Corporate and household liabilities are posing a threat to the national economy. The government has come up with various policy measures since the beginning of this year to tackle the problem, only to fail to serve the purpose.
According to the Bank of Korea’s report recently submitted to the National Assembly, the household debts based on the Household Credit Statistics of the central bank increased by 6.2 percent to 1.040 quadrillion won (US$975.4 billion) between June 2013 and June 2014. The increments were 5.2 percent and 6.0 percent in 2012 and 2013, respectively.
The rate of increase is higher than that of disposable income. Specifically, the ratio of household debt to disposable income was estimated at 135.1 percent as of the end of June this year, 0.4 percentage points higher than at the end of last year.
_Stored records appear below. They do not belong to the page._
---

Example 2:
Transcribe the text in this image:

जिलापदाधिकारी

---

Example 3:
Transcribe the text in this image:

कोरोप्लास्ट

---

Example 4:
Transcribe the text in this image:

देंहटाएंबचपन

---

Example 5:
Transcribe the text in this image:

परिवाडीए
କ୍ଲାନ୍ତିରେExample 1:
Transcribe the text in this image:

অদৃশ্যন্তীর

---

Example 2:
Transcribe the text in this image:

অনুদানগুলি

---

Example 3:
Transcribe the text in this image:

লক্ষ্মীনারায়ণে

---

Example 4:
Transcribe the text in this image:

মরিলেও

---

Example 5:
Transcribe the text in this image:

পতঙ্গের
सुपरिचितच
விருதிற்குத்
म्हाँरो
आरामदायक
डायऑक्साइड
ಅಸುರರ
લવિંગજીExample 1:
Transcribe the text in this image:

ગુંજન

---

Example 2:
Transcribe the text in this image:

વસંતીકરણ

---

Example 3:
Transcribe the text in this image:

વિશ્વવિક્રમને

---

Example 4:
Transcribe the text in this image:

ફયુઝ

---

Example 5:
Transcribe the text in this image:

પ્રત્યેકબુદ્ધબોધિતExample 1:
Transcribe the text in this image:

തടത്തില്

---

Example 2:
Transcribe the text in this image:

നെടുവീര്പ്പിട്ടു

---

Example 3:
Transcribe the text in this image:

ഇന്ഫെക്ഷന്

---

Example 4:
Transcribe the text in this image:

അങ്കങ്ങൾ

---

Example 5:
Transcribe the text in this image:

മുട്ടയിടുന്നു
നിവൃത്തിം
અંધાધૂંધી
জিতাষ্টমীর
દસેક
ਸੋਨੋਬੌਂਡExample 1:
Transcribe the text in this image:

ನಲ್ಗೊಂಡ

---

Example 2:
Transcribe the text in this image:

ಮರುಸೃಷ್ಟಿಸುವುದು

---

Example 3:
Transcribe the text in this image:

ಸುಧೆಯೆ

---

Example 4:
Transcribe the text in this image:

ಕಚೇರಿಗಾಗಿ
On a Fund Flow Statistics basis, the ratio was 160.7 percent at the end of 2013, when the OECD average was 137.8 percent. Besides, the debts are likely to continue to increase due to the key rate cut and the LTV and DTI relaxations as of late.
In the meantime, major corporations’ dependence on borrowing went up from 25.2 percent to 25.4 percent during the first and second quarters of 2014. That of small and mid-size enterprises (SMEs) decreased by 0.1 percentage points to 23.5 percent. The overall average edged up from 25.2 percent to 25.3 percent.
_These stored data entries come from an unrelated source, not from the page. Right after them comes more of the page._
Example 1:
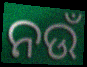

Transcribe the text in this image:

ନଉଁ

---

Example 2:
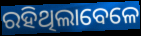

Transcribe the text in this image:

ରହିଥିଲାବେଳେ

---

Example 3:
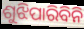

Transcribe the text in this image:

ଶୁଝିପାରିବିନି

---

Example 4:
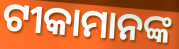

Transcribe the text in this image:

ଟୀକାମାନଙ୍କ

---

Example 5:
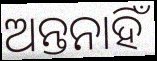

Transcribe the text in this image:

ଅନ୍ତନାହିଁ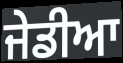
ਜੇਡੀਆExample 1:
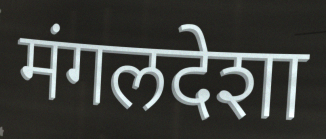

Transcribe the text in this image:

मंगलदेशा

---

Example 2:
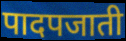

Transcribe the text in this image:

पादपजाती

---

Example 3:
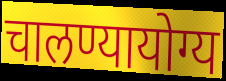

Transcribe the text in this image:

चालण्यायोग्य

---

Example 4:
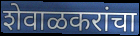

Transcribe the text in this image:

शेवाळकरांचा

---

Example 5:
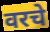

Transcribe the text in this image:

वरचे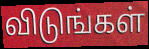
விடுங்கள்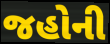
જહોની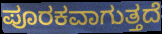
ಪೂರಕವಾಗುತ್ತದೆ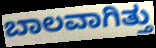
ಬಾಲವಾಗಿತ್ತು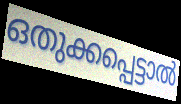
ഒതുക്കപ്പെട്ടാൽ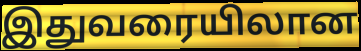
இதுவரையிலானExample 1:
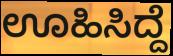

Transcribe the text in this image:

ಊಹಿಸಿದ್ದೆ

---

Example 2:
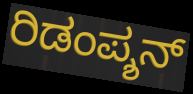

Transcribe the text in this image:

ರಿಡಂಪ್ಶನ್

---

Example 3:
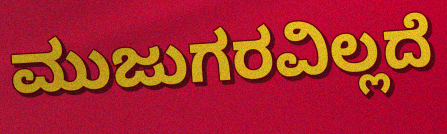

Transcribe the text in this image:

ಮುಜುಗರವಿಲ್ಲದೆ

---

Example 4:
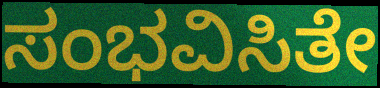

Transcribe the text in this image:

ಸಂಭವಿಸಿತೇ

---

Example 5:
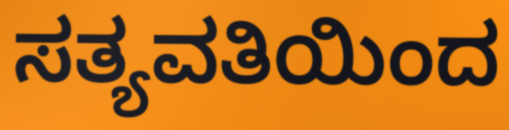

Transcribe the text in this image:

ಸತ್ಯವತಿಯಿಂದ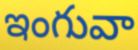
ఇంగువా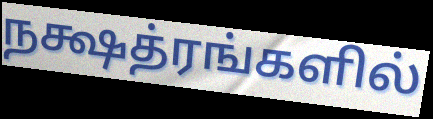
நக்ஷத்ரங்களில்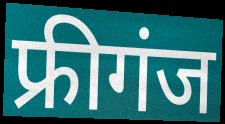
फ्रीगंज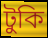
টুকিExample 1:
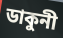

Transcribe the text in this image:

ডাকুনী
The country's insolvency risk is approaching the 2008 financial crisis level. The debt risk of the 63 business groups subject to cross investment restrictions and having assets of at least 5 trillion won (US$4.7 billion) each was 19.1 percent as of June. In 2008, the percentage was 19.2 percent. According to the Bank of Korea’s stress test, the damage to the financial sector is estimated to be from 600 billion won (US$564 million) to 6.4 trillion won (US$5.9 billion) in the event of any individual insolvency.
Ten out of the 63 business groups have been found to be particularly risky. Their financial exposure with instruments such as private placement bonds was 44.8 trillion won (US$41.9 billion) in August. In a case when three groups go under at the same time, the financial institutions’ losses are expected to reach 14.5 trillion won (US$13.6 billion).
Major Korean companies’ sales fell by 0.7 percent between the first halves of 2013 and 2014. Those of large corporations decreased by 0.8 percent, while SMEs’ went up by 3.9 percent. In the first half of 2013, the rates of year-on-year increase were 0.4 percent and 1.3 percent, respectively. As of June 2014, 14.2 percent of the companies recorded a debt ratio of 200 percent or higher, while the percentage had been 15.5 percent during the same period of the preceding year.